With testimony from more than two dozen witnesses, the prosecution painted a picture of Rinderknecht as a troubled man in the months leading up to the fire, increasingly distraught about failed relationships, low finances, the current administration, and a dystopian society he believed was ruled by cruel corporate overseers.
``After months of stewing in resentment at the rich and powerful'' and ``pouring his frustrations into ChatGPT,'' Rinderknecht -- then working as a part-time Uber driver in a rented car -- lit the Lachman Fire, Kim said.
``He was the only one up there -- he was the only one who could've lit that fire,'' the prosecutor said.
The Palisades Fire killed 12 people, burned 23,448 acres, cost billions in damage and insurance claims, and ruined much of the exclusive Pacific Palisades community, destroying about 6,800 structures.

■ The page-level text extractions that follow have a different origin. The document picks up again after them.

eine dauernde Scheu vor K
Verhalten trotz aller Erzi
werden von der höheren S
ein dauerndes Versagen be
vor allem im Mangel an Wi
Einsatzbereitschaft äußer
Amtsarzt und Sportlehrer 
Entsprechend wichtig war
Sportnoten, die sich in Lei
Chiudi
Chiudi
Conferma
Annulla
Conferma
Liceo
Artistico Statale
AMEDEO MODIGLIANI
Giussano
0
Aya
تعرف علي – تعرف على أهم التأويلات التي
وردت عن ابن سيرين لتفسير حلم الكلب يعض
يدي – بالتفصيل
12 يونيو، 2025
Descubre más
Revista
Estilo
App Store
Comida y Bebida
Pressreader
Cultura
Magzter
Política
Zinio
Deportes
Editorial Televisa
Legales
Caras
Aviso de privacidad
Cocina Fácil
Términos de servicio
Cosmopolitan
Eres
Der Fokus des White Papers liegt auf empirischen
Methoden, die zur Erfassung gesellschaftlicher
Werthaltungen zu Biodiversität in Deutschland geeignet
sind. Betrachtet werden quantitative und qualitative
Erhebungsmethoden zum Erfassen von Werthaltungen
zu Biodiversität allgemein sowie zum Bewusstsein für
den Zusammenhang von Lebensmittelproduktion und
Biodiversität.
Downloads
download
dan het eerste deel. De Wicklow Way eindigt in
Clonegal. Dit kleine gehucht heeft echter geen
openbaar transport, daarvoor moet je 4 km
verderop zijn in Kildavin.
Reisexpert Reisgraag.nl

Prosecutors presented testimony explaining how law enforcement zeroed in on Rinderknecht in the weeks after the Palisades Fire. Among other things, jurors heard audio of Rinderknecht ranting during
a pre-arrest interview with federal agents about the wealthy and the supposed wall between the rich and low-wage workers.
``That's what I disrupted,'' he says at one point.Haney asserted that although there were cameras taking time-delayed pictures of the scene and geolocational data appearing to trace Rinderknecht's
cell phone use as it corresponded to his exact location on the trail and at the Hidden Buddha clearing where the brush fire is thought to have begun, the surveillance ``doesn't show you anything.''
Discussing his client's supposed ``societal revenge'' motivation, the defense attorney told the jury that ``hating the rich is not a crime. Half of America hates the rich.'' The prosecution chose to end its case-in-chief last week not with a wealthy property owner, but with a small businessman who lost his restaurant in
the fire.
During the eight-hour interview with investigators months before he was arrested but weeks after the fire, Rinderknecht lied about where he was on the trail when the fire began, Kim said in her closing argument.

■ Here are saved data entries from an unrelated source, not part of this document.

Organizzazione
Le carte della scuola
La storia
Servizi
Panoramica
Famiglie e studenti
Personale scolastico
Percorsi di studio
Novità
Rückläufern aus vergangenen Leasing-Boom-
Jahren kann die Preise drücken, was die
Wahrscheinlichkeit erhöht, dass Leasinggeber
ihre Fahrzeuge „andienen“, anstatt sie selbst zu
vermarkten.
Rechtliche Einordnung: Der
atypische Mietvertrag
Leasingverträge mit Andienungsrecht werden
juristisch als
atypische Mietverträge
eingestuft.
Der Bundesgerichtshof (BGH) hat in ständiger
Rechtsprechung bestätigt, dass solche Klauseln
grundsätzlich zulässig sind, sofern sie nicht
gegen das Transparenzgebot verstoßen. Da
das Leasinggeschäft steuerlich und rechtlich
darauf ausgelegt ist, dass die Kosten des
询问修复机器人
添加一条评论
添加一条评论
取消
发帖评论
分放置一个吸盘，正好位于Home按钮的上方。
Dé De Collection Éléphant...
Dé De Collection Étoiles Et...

Although saying he was at the bottom of the trail when he first noticed flames, geolocational and cell phone data showed he was just feet away from the flames at the top of the trail when the first sign of the fire was visible, she said.
Prosecutors contend the green grill lighter found in Rinderknecht's rented car was used to set the blaze. Hwang also ruled in pretrial hearings that jurors would not be permitted to view images Rinderknecht created with ChatGPT showing burning fires while rich people enjoyed themselves behind a huge wall. ``Too prejudicial,'' according to the judge.